The data below should be printed in full, exactly, and without any of its images.

SOURCE MATERIAL:
* * * * * * *
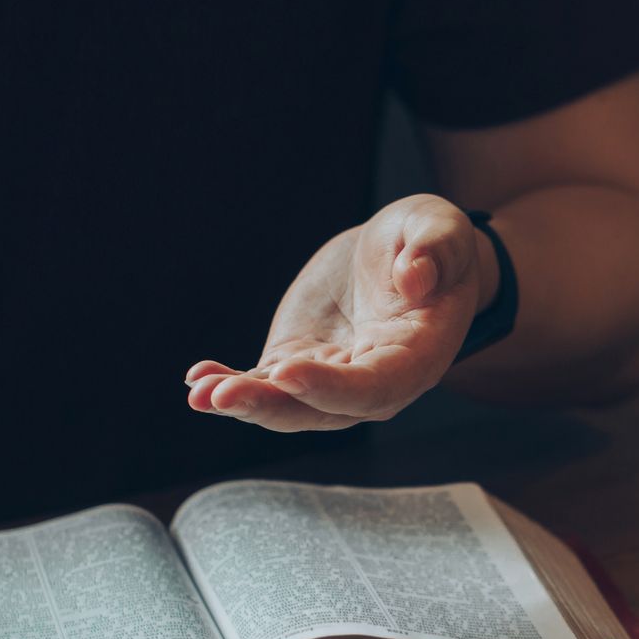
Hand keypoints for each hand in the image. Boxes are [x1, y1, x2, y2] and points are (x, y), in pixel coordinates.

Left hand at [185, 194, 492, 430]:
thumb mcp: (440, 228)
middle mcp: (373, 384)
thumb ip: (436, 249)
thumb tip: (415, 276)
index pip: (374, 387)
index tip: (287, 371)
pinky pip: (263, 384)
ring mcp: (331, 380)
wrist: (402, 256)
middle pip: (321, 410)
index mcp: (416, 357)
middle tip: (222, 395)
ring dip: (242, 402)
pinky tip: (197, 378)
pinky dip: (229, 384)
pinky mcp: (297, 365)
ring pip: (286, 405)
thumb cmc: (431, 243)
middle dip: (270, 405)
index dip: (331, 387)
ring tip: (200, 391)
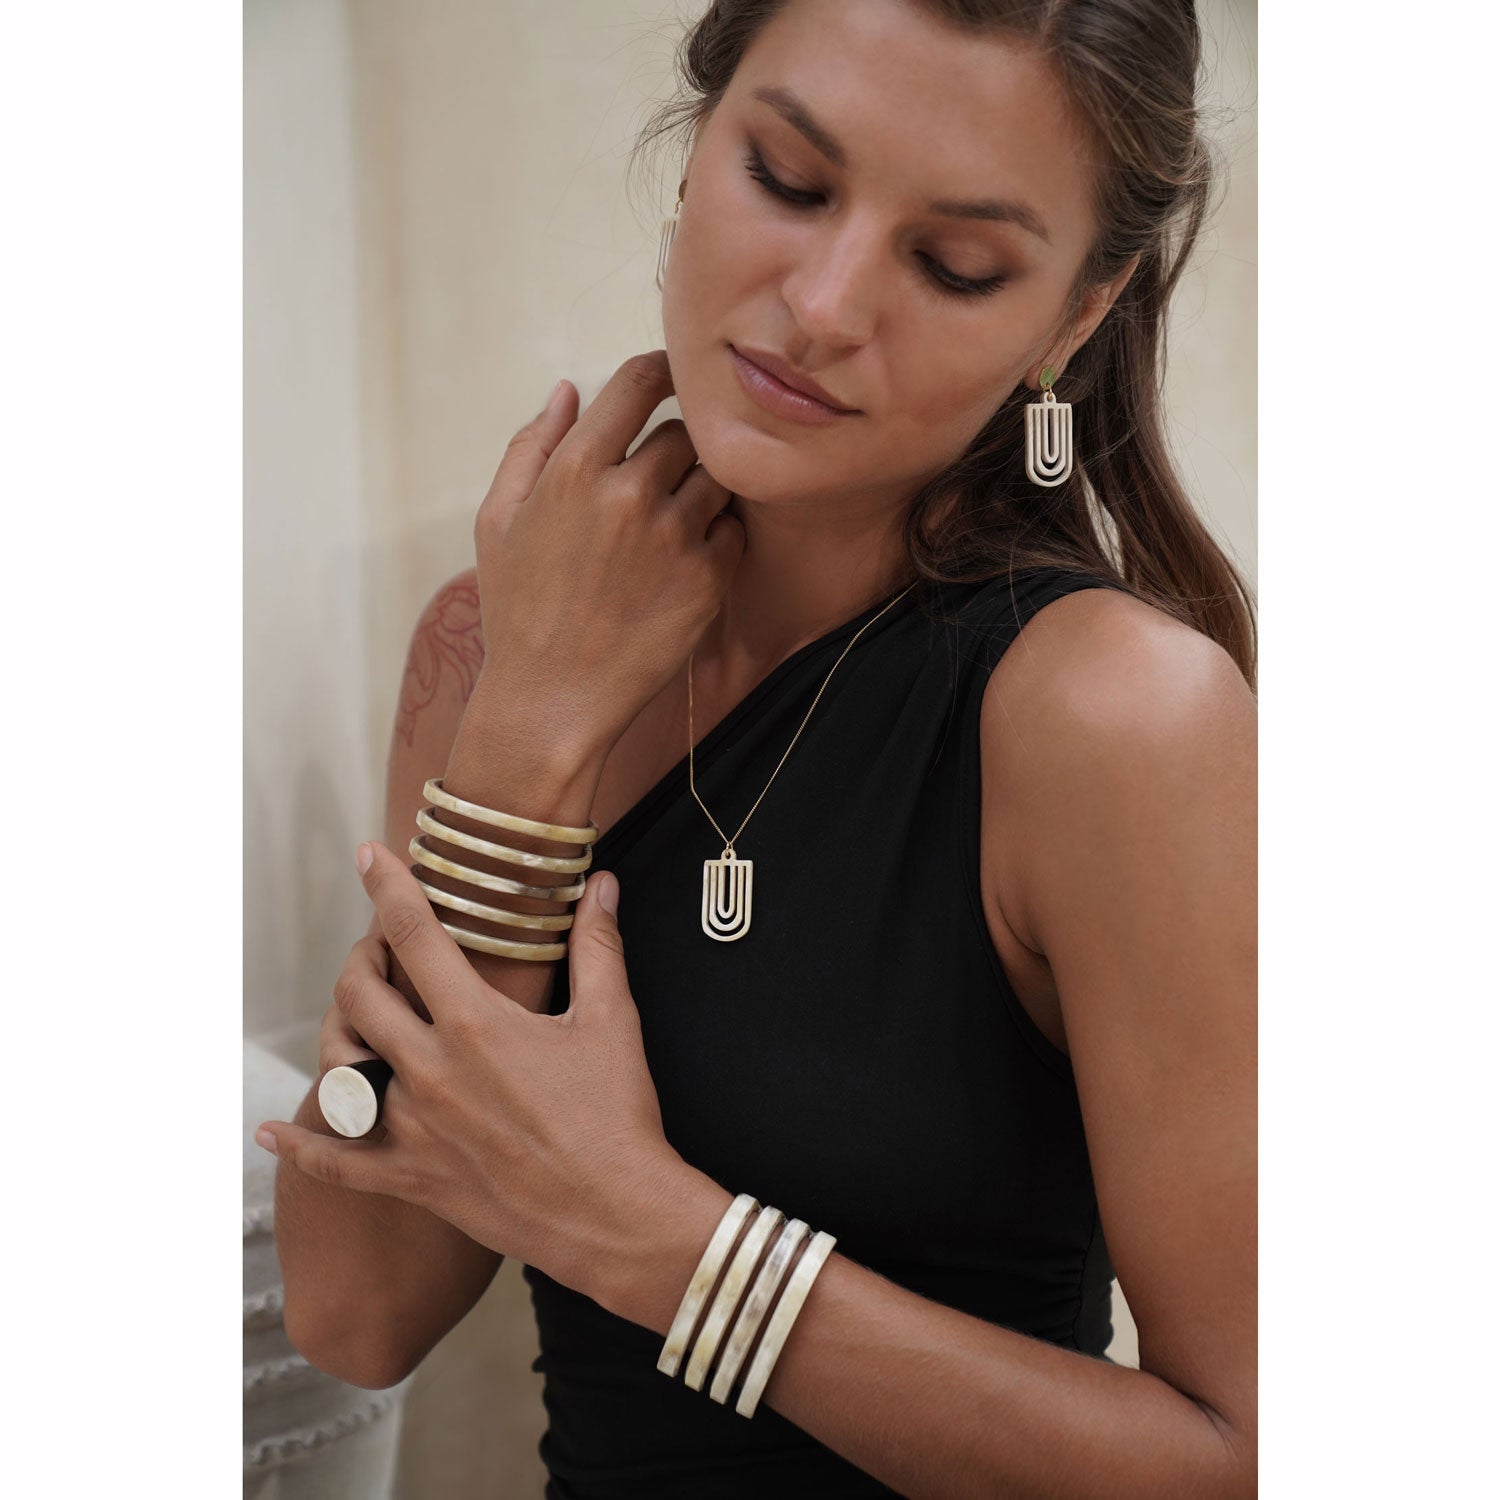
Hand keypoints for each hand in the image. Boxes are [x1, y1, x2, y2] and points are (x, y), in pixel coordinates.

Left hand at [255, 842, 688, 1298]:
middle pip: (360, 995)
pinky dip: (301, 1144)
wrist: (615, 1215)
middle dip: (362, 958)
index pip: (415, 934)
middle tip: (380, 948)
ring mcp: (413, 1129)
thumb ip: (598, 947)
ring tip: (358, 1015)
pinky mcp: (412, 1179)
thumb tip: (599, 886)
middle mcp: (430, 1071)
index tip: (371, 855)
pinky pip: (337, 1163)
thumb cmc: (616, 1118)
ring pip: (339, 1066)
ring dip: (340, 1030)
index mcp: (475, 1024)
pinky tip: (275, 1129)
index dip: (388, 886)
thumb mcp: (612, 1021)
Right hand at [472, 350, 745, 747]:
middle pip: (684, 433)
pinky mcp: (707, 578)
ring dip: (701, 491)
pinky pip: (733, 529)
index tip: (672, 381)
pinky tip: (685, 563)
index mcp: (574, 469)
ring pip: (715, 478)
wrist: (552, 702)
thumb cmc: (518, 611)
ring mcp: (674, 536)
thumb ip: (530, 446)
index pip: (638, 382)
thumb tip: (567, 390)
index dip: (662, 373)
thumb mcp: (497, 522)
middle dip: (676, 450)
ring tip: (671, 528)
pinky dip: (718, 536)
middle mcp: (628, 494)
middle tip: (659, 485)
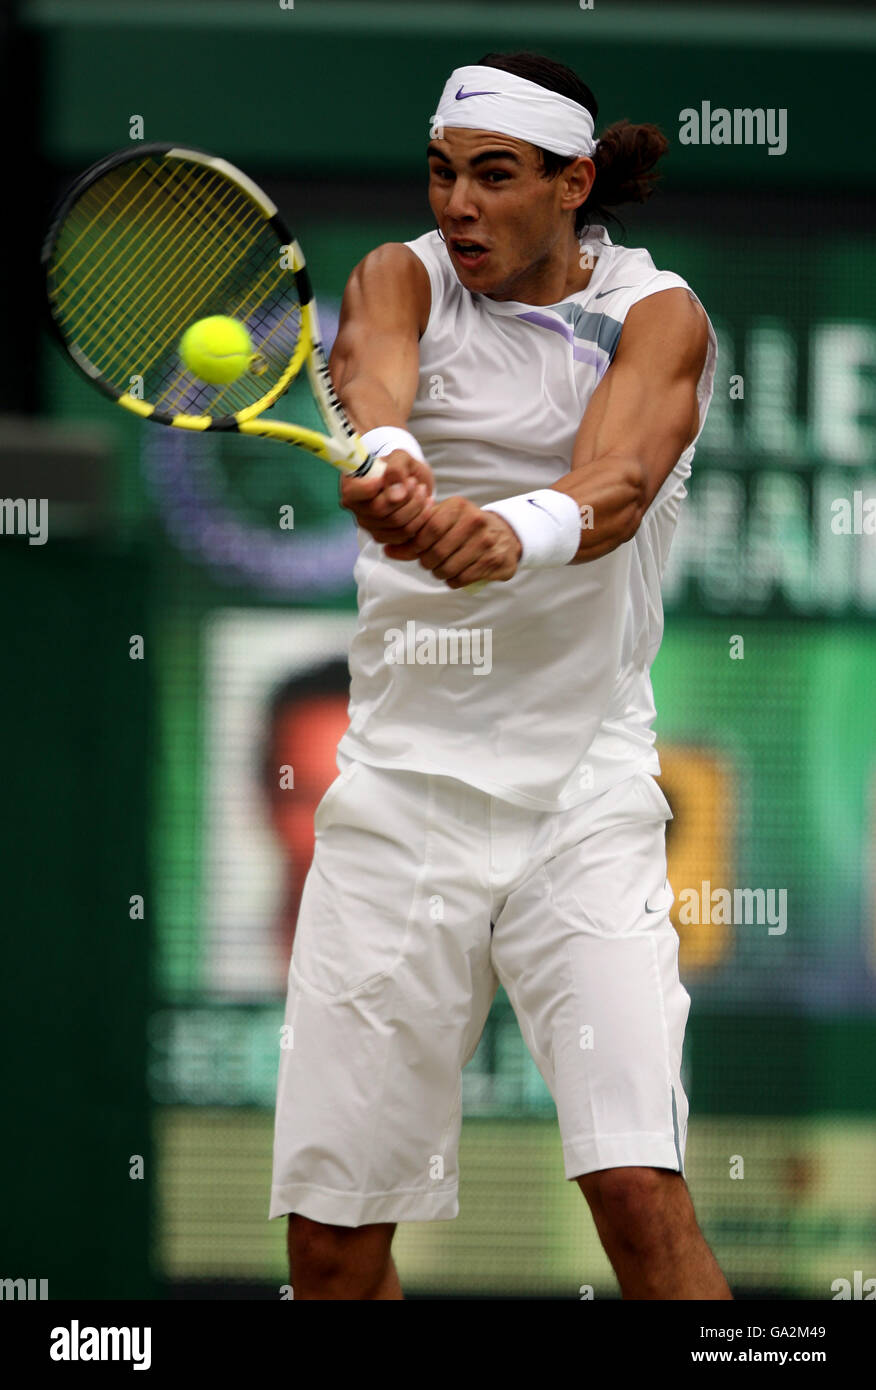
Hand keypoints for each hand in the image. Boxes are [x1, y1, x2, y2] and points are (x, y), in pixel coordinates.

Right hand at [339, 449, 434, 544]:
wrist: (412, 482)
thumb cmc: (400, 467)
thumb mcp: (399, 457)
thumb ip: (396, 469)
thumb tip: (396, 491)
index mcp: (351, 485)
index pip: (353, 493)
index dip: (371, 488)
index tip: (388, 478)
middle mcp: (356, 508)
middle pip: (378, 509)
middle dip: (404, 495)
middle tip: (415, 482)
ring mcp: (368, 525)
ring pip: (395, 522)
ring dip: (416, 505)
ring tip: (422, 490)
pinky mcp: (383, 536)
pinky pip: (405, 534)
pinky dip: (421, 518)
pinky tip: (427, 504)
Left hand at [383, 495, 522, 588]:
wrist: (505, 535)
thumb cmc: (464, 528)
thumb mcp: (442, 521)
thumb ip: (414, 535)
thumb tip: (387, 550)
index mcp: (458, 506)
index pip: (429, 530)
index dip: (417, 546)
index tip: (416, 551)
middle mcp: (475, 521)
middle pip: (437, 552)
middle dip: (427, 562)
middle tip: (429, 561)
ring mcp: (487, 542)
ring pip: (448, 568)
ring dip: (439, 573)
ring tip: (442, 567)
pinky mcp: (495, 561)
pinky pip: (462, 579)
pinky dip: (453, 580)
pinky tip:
* * * * * * *
YOUR SOLUTION:
Hand keypoints for each hand in the image. Boxes are [x1, y1, x2, y2] and points are (x, y), in pixel coordinates.

Left hand at [185, 194, 492, 430]:
thumb mcp: (440, 228)
middle mcp: (373, 384)
thumb ip: (436, 249)
thumb tip: (415, 276)
index pip: (374, 387)
index tip: (287, 371)
pinky pip: (263, 384)
ring mcp: (331, 380)
wrist: (402, 256)
middle pip: (321, 410)
index mcp: (416, 357)
middle tip: (222, 395)
ring dip: (242, 402)
pinky tip: (197, 378)
pinky dip: (229, 384)
pinky mcp: (297, 365)
ring pip: (286, 405)
thumb cmc: (431, 243)
middle dip: (270, 405)
index dip: (331, 387)
ring tip: (200, 391)
Hand keypoints for each hand in the image. Boxes are [x1, y1, x2, y2] and points are (x, y), in pixel coordinates.

Left hand at [255, 842, 688, 1298]:
middle pip: (360, 995)
pinky dip: (301, 1144)
wrist: (615, 1215)
middle dip: (362, 958)
index pip: (415, 934)
middle tip: (380, 948)
ring mcp: (413, 1129)
thumb ip: (598, 947)
ring tip: (358, 1015)
pinky mcp: (412, 1179)
thumb tip: (599, 886)
middle mcp: (430, 1071)
index tip: (371, 855)
pinky pip: (337, 1163)
thumb cmc: (616, 1118)
ring pip: (339, 1066)
ring dip: (340, 1030)
index mcp: (475, 1024)
pinky tip: (275, 1129)
index dip: (388, 886)
thumb mcp: (612, 1021)
Right hand at [472, 350, 745, 747]:
middle pip: (684, 433)
pinky mcp: (707, 578)
ring dip: (701, 491)
pinky pip: (733, 529)
index tip: (672, 381)
pinky tip: (685, 563)
index mcp: (574, 469)
ring pip: (715, 478)
wrist: (552, 702)
thumb cmc: (518, 611)
ring mcp: (674, 536)
thumb ip: (530, 446)
index pip: (638, 382)
thumb tip: (567, 390)
index dip: (662, 373)
thumb mcp: (497, 522)
middle dip: (676, 450)
ring tip: (671, 528)
pinky dip: (718, 536)
middle mcp: (628, 494)
middle tip: (659, 485)
Hand keypoints for each hand in the image. Boxes are [x1, y1, x2, y2] and points are (x, y), in pixel coordinates.

Right hand at [339, 449, 434, 544]:
wrist: (412, 482)
thumb cmc: (400, 467)
thumb mcp: (399, 457)
thumb ip: (396, 469)
thumb tip: (396, 491)
index mcp: (351, 485)
index pip: (353, 493)
index dip: (371, 488)
index tip: (388, 478)
middle mcp: (356, 508)
middle pip: (378, 509)
middle dip: (404, 495)
middle tip: (415, 482)
ring mcp: (368, 525)
ring pip: (395, 522)
ring dip: (416, 505)
ring tip: (422, 490)
pinky mcp: (383, 536)
pinky pip: (405, 534)
pinky dip: (421, 518)
pinky tip: (427, 504)
Left hand at [383, 495, 522, 588]:
wrist: (505, 535)
thumb cmc: (464, 528)
thumb mcp: (442, 521)
thumb ip: (414, 535)
thumb tip: (387, 550)
index mcp: (458, 506)
index pip: (429, 530)
index dip: (417, 546)
index tip: (416, 551)
middle mcp: (475, 521)
middle pip: (437, 552)
middle dip: (427, 562)
middle tip: (429, 561)
ring mcp: (487, 542)
ring pip: (448, 568)
ring dip: (439, 573)
ring tip: (442, 567)
pinky mcp: (495, 561)
pinky pip: (462, 579)
pinky dip: (453, 580)
pinky tip:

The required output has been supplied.